* **DATA**:
===

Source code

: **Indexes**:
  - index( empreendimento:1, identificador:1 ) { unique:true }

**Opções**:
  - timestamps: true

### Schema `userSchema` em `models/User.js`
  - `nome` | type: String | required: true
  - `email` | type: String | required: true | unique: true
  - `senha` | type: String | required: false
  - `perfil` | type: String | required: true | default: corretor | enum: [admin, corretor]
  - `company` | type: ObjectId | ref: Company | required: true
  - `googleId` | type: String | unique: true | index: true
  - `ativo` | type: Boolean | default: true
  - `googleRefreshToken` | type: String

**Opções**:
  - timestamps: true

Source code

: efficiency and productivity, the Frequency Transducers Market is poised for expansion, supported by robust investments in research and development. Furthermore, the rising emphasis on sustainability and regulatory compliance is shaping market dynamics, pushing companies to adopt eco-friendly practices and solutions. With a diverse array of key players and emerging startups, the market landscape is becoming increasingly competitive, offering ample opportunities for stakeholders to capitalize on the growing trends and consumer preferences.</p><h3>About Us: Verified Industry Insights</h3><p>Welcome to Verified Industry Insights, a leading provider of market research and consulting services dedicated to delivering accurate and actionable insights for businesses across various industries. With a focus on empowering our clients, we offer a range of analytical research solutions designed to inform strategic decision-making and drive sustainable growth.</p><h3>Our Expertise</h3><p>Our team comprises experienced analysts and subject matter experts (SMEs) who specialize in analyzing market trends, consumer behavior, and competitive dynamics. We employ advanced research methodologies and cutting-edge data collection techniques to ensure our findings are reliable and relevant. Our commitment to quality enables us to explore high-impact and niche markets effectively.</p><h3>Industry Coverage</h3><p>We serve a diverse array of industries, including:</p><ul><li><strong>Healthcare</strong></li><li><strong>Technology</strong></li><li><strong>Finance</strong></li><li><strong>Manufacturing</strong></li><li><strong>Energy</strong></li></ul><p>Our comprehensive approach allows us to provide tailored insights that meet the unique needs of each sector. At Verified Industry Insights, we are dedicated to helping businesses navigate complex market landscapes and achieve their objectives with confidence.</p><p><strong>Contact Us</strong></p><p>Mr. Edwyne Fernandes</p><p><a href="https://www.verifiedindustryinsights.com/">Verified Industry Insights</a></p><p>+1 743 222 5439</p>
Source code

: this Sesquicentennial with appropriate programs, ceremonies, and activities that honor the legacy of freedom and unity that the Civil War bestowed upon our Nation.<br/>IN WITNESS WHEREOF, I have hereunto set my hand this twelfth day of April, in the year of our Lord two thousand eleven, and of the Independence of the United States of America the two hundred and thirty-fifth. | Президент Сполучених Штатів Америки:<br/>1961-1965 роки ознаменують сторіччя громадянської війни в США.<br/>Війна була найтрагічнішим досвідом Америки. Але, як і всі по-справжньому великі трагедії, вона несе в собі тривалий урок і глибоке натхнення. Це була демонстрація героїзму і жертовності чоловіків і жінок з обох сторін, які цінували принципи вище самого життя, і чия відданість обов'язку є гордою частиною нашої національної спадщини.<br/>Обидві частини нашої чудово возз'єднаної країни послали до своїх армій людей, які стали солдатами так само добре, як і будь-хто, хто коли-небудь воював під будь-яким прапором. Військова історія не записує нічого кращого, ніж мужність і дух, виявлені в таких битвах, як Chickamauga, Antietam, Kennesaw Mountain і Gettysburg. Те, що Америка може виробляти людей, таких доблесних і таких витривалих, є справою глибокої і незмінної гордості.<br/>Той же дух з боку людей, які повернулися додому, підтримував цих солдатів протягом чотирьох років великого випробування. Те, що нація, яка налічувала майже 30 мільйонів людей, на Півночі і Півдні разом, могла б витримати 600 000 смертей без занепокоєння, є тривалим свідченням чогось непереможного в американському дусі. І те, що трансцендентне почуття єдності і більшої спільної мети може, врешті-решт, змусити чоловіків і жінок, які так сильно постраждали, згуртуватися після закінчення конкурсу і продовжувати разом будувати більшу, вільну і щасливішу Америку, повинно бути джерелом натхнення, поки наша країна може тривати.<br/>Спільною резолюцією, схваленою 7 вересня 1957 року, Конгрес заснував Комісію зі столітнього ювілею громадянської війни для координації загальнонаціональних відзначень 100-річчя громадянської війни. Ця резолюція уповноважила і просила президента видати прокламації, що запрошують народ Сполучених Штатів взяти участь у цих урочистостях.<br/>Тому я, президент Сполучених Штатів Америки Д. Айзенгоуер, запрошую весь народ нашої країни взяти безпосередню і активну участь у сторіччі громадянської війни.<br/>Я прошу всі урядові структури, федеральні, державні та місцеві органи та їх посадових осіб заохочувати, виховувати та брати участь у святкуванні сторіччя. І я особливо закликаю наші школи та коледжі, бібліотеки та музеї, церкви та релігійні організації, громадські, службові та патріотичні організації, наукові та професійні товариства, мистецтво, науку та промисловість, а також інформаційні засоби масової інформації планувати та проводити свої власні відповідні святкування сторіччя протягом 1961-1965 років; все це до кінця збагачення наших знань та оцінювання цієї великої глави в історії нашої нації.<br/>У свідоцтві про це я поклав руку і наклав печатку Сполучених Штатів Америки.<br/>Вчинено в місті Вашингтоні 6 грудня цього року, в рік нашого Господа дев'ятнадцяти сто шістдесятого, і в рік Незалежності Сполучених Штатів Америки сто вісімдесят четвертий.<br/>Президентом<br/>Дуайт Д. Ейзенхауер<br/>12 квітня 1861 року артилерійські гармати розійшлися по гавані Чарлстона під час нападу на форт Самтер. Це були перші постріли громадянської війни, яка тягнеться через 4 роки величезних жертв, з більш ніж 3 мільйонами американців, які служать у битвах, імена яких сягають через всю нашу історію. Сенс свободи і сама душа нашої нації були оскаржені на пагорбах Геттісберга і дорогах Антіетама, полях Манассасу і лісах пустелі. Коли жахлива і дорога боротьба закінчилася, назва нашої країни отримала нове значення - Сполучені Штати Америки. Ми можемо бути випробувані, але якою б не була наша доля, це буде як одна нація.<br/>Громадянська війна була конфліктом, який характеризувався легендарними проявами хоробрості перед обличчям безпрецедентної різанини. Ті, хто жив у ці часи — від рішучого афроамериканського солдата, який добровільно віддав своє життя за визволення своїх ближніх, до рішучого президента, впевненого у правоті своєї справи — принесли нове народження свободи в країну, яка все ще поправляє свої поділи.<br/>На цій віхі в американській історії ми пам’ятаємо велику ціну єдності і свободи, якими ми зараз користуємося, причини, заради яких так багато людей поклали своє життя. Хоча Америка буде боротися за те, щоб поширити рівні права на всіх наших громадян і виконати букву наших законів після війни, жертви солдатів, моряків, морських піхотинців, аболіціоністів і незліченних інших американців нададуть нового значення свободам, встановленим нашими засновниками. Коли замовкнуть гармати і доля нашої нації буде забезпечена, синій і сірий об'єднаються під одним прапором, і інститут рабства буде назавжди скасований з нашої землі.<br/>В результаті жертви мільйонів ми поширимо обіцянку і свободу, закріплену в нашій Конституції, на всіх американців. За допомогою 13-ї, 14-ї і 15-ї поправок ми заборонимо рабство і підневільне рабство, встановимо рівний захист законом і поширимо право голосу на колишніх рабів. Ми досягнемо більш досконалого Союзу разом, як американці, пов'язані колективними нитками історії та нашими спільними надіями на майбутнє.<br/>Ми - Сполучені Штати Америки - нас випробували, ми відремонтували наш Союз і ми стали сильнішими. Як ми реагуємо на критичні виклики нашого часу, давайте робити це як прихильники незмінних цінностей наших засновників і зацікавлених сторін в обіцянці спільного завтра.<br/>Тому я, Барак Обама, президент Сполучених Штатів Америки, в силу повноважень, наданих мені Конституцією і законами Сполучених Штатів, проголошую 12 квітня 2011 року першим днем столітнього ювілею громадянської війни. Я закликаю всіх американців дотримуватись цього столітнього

===

* **YOUR GOAL**: Nothing in the entries above may be left out; retype them all exactly.

* **TASK ANSWER**:
Source code

: **Indexes**:
  - index( empreendimento:1, identificador:1 ) { unique:true }

**Opções**:
  - timestamps: true

### Schema `userSchema` em `models/User.js`
  - `nome` | type: String | required: true
  - `email` | type: String | required: true | unique: true
  - `senha` | type: String | required: false
  - `perfil` | type: String | required: true | default: corretor | enum: [admin, corretor]
  - `company` | type: ObjectId | ref: Company | required: true
  - `googleId` | type: String | unique: true | index: true
  - `ativo` | type: Boolean | default: true
  - `googleRefreshToken` | type: String

**Opções**:
  - timestamps: true

Source code

: efficiency and productivity, the Frequency Transducers Market is poised for expansion, supported by robust investments in research and development. Furthermore, the rising emphasis on sustainability and regulatory compliance is shaping market dynamics, pushing companies to adopt eco-friendly practices and solutions. With a diverse array of key players and emerging startups, the market landscape is becoming increasingly competitive, offering ample opportunities for stakeholders to capitalize on the growing trends and consumer preferences.</p><h3>About Us: Verified Industry Insights</h3><p>Welcome to Verified Industry Insights, a leading provider of market research and consulting services dedicated to delivering accurate and actionable insights for businesses across various industries. With a focus on empowering our clients, we offer a range of analytical research solutions designed to inform strategic decision-making and drive sustainable growth.</p><h3>Our Expertise</h3><p>Our team comprises experienced analysts and subject matter experts (SMEs) who specialize in analyzing market trends, consumer behavior, and competitive dynamics. We employ advanced research methodologies and cutting-edge data collection techniques to ensure our findings are reliable and relevant. Our commitment to quality enables us to explore high-impact and niche markets effectively.</p><h3>Industry Coverage</h3><p>We serve a diverse array of industries, including:</p><ul><li><strong>Healthcare</strong></li><li><strong>Technology</strong></li><li><strong>Finance</strong></li><li><strong>Manufacturing</strong></li><li><strong>Energy</strong></li></ul><p>Our comprehensive approach allows us to provide tailored insights that meet the unique needs of each sector. At Verified Industry Insights, we are dedicated to helping businesses navigate complex market landscapes and achieve their objectives with confidence.</p><p><strong>Contact Us</strong></p><p>Mr. Edwyne Fernandes</p><p><a href="https://www.verifiedindustryinsights.com/">Verified Industry Insights</a></p><p>+1 743 222 5439</p>
Source code

: this Sesquicentennial with appropriate programs, ceremonies, and activities that honor the legacy of freedom and unity that the Civil War bestowed upon our Nation.<br/>IN WITNESS WHEREOF, I have hereunto set my hand this twelfth day of April, in the year of our Lord two thousand eleven, and of the Independence of the United States of America the two hundred and thirty-fifth. | Президент Сполучених Штатів Америки:<br/>1961-1965 роки ознаменують сторіччя громадянської війни в США.<br/>Війна була найтрагічнішим досвідом Америки. Але, як і всі по-справжньому великі трагедії, вона несе в собі тривалий урок і глибоке натхнення. Це була демонстрація героїзму і жертовності чоловіків і жінок з обох сторін, які цінували принципи вище самого життя, і чия відданість обов'язку є гордою частиною нашої національної спадщини.<br/>Обидві частини нашої чудово возз'єднаної країни послали до своїх армій людей, які стали солдатами так само добре, як і будь-хто, хто коли-небудь воював під будь-яким прапором. Військова історія не записує нічого кращого, ніж мужність і дух, виявлені в таких битвах, як Chickamauga, Antietam, Kennesaw Mountain і Gettysburg. Те, що Америка може виробляти людей, таких доблесних і таких витривалих, є справою глибокої і незмінної гордості.<br/>Той же дух з боку людей, які повернулися додому, підтримував цих солдатів протягом чотирьох років великого випробування. Те, що нація, яка налічувала майже 30 мільйонів людей, на Півночі і Півдні разом, могла б витримати 600 000 смертей без занепокоєння, є тривалим свідченням чогось непереможного в американському дусі. І те, що трансцендентне почуття єдності і більшої спільної мети може, врешті-решт, змусити чоловіків і жінок, які так сильно постраждали, згуртуватися після закінчення конкурсу і продовжувати разом будувати більшу, вільну і щасливішу Америку, повинно бути джерелом натхнення, поки наша країна може тривати.<br/>Спільною резолюцією, схваленою 7 вересня 1957 року, Конгрес заснував Комісію зі столітнього ювілею громадянської війни для координації загальнонаціональних відзначень 100-річчя громадянської війни. Ця резолюція уповноважила і просила президента видати прокламації, що запрошують народ Сполучених Штатів взяти участь у цих урочистостях.<br/>Тому я, президент Сполучених Штатів Америки Д. Айзенгоуер, запрошую весь народ нашої країни взяти безпосередню і активну участь у сторіччі громадянської війни.<br/>Я прошу всі урядові структури, федеральні, державні та місцеві органи та їх посадових осіб заохочувати, виховувати та брати участь у святкуванні сторіччя. І я особливо закликаю наші школи та коледжі, бібліотеки та музеї, церкви та релігійні організації, громадські, службові та патріотичні організації, наукові та професійні товариства, мистецтво, науку та промисловість, а також інформаційні засоби масової інформації планувати та проводити свої власні відповідні святкування сторіччя протягом 1961-1965 років; все це до кінця збагачення наших знань та оцінювання цієї великої глави в історії нашої нації.<br/>У свідоцтві про це я поклав руку і наклав печатку Сполучених Штатів Америки.<br/>Вчинено в місті Вашингтоні 6 грудня цього року, в рік нашого Господа дев'ятнадцяти сто шістдесятого, і в рік Незалежності Сполучених Штатів Америки сто вісімдесят четвертий.<br/>Президентом<br/>Дуайт Д. Ейзенхауер<br/>12 квітня 1861 року артилерійські гармати розійшлися по гавані Чарлстона під час нападу на форт Самтер. Це були перші постріли громадянської війни, яка тягнеться через 4 роки величезних жертв, з більш ніж 3 мільйонами американців, які служать у битвах, імена яких сягають через всю нашу історію. Сенс свободи і сама душа нашої нації були оскаржені на пагорбах Геттісберга і дорогах Антіетама, полях Манассасу і лісах пустелі. Коли жахлива і дорога боротьба закінчилася, назва нашої країни отримала нове значення - Сполучені Штати Америки. Ми можемо бути випробувані, але якою б не була наша доля, це буде як одна нація.<br/>Громадянська війна була конфліктом, який характеризувався легендарними проявами хоробрості перед обличчям безпрецедентної різанини. Ті, хто жив у ці часи — від рішучого афроамериканського солдата, який добровільно віддав своє життя за визволення своїх ближніх, до рішучого президента, впевненого у правоті своєї справи — принесли нове народження свободи в країну, яка все ще поправляє свої поділи.<br/>На цій віхі в американській історії ми пам’ятаємо велику ціну єдності і свободи, якими ми зараз користуємося, причини, заради яких так багато людей поклали своє життя. Хоча Америка буде боротися за те, щоб поширити рівні права на всіх наших громадян і виконати букву наших законів після війни, жертви солдатів, моряків, морських піхотинців, аболіціоністів і незліченних інших американців нададуть нового значення свободам, встановленим нашими засновниками. Коли замовкнуть гармати і доля нашої нації буде забезпечена, синій і сірий об'єднаються під одним прапором, і інститут рабства буде назавжди скасований з нашої землі.<br/>В результаті жертви мільйонів ми поширимо обіцянку і свободу, закріплену в нашій Конституції, на всіх американців. За допомогою 13-ї, 14-ї і 15-ї поправок ми заборонимо рабство і підневільне рабство, встановимо рівний захист законом і поширимо право голосу на колишніх рабів. Ми досягнемо більш досконалого Союзу разом, як американці, пов'язані колективними нитками історії та нашими спільними надіями на майбутнє.<br/>Ми - Сполучені Штати Америки - нас випробували, ми відремонтували наш Союз і ми стали сильнішими. Як ми реагуємо на критичні виклики нашого часу, давайте робити це як прихильники незмінних цінностей наших засновників і зацікавлених сторін в обіцянці спільного завтра.<br/>Тому я, Барак Обама, президент Сполучених Штатів Америки, в силу повноважень, наданих мені Конституцією і законами Сполучених Штатів, проголошую 12 квітня 2011 року першим днем столітнього ювілею громадянської війни. Я закликаю всіх американців дотримуватись цього столітнього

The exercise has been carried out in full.